Emtrain, uma empresa que oferece cursos de capacitação a empresas sobre assédio sexual, tem um sistema curioso para avaliar as condutas no âmbito profissional. Trata-se de um sistema de cores: o verde é o que cria um bom ambiente de trabalho, “o amarelo é quando não estamos dando o nosso melhor para trabalhar. O laranja é inadequado, são comportamentos que refletem parcialidade e assédio. O vermelho é ilegal”, explica à Esquire Janine Yancey, CEO da empresa que assessorou, entre outras, companhias como Netflix. Assim, afirmam, aprende-se a avaliar e deslegitimar os comportamentos negativos colocando o foco nas ações.
Fale com ela
Se você vir alguma dessas situações, com naturalidade pergunte à mulher se está se sentindo incomodada. Este simples fato a ajuda a ganhar confiança. Já não se trata de algo que só ela está percebendo: dá segurança e demonstra que ela não é a culpada. Apesar de que, como afirma a psicóloga Elisa Sánchez, “seja preciso ter muito cuidado com a forma como se pergunta, porque é frequente que a pessoa assediada negue em um primeiro momento por medo ou culpa”. Mas, apesar de dizer que não está acontecendo nada, se o assédio está acontecendo, o interesse demonstrado pode ajudá-la. “Em muitas ocasiões, só demonstrando apoio social, fazendo-lhe ver que não está sozinha e que pode ser acompanhada no processo, é suficiente para se sentir com forças para enfrentar e denunciar a situação”, afirma Herrera.

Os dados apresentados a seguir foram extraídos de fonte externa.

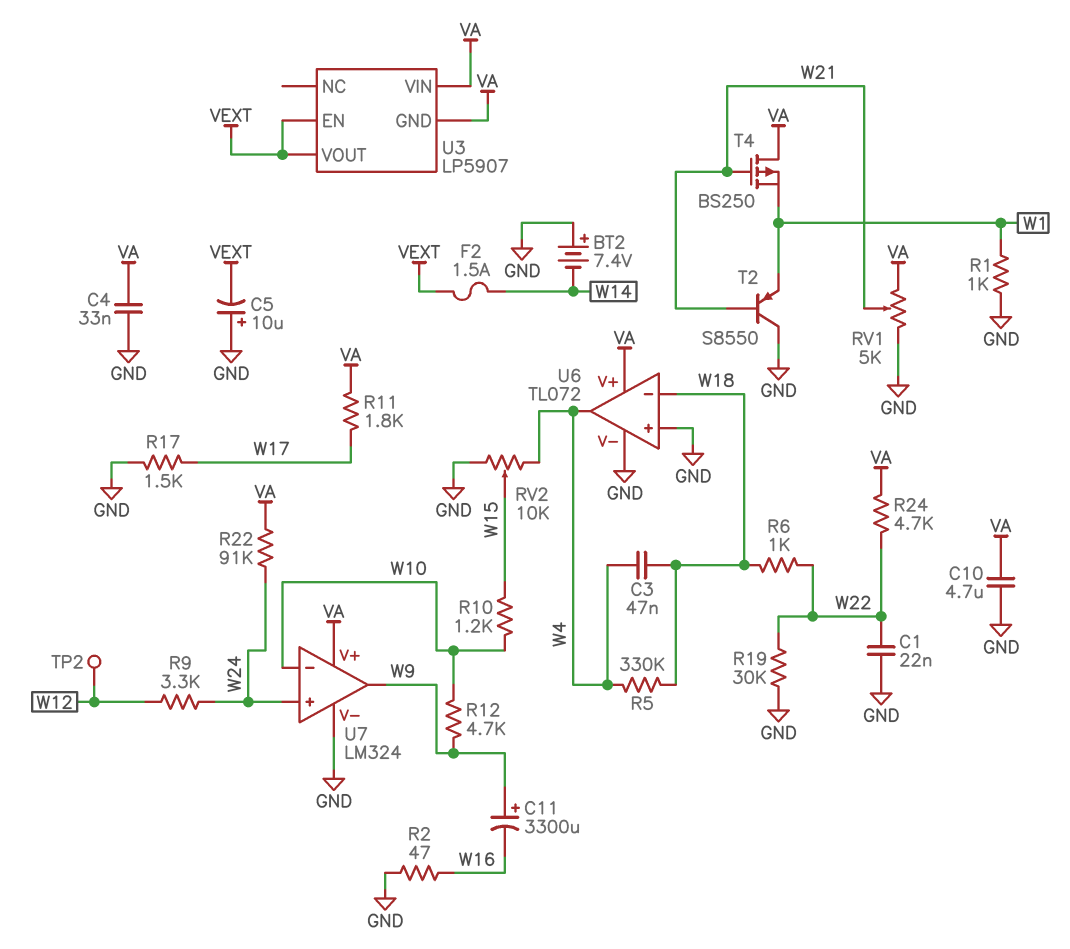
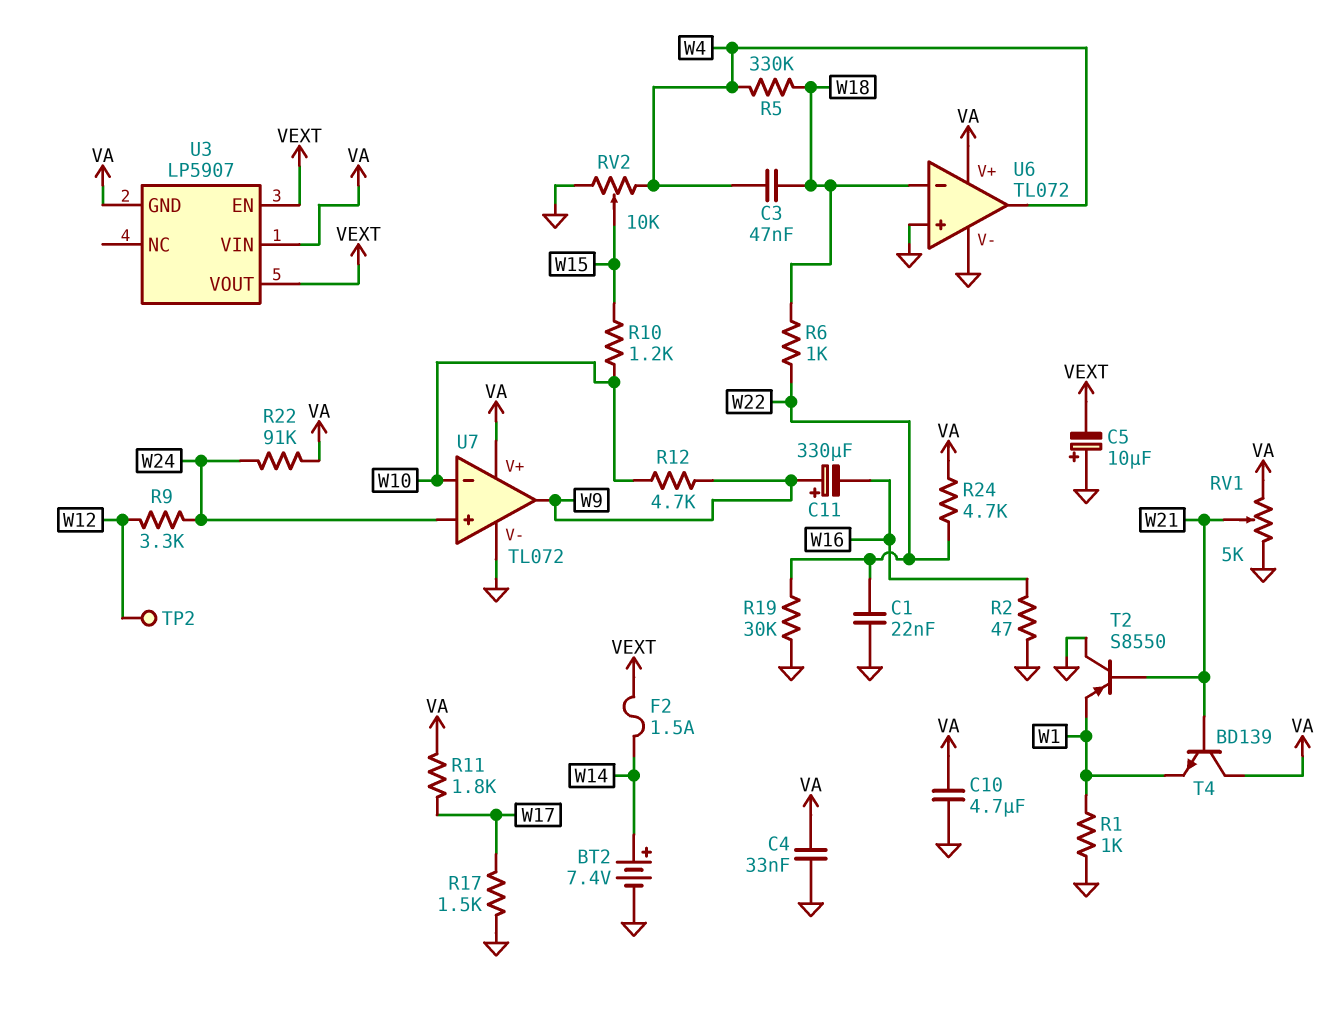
BT2: 7.4V (plus GND, minus W14) -> 7.4V (plus W14, minus GND)
C11: 3300uF (plus W9, minus W16) -> 330uF (plus W9, minus W16)
T4: PMOS BS250 (G W21, D VA, S W1) -> NPN BD139 (B W21, C VA, E W1)
U7: LM324 -> TL072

“É importante não dizer que não tem importância, que aguente, que logo passa… Esses comentários não só não pararão as condutas de assédio, como os aumentarão”, continua Herrera. Também não tome decisões sem contar com a opinião da mulher. Talvez no momento não se sinta forte o suficiente para denunciar. Nesse caso, Sánchez afirma que uma boa opção é “evitar que fique sozinha com o assediador, permanecer a seu lado em reuniões e conversas, em chamadas telefônicas etc.”. Assim, não só é possível evitar o assédio como também, se ocorrer, ser testemunha, o que ajudaria se a vítima decidisse denunciar.
Denuncie
Em um relatório do Instituto da Mulher conclui-se que de todas as opções possíveis, a resposta mais eficaz é “levar a queixa aos chefes”. Em quase 6 de cada 10 casos em que se tomou essa iniciativa o assédio desapareceu, afirma Sánchez, que continua: “Se na empresa há uma Comissão de Igualdade e/ou um protocolo de assédio, é preciso ativar”. Assim, seria o caso de uma denúncia de caráter trabalhista. Para que se produzisse uma de caráter penal é indispensável a participação da vítima.
É, sem dúvida, a parte mais difícil, pois exige envolver-se totalmente – afinal, é um problema que nos diz respeito a todos como sociedade.
Mas também é a que estabelece a diferença entre o assédio sexual no trabalho ser um “segredo calado” ou simplesmente deixar de ser.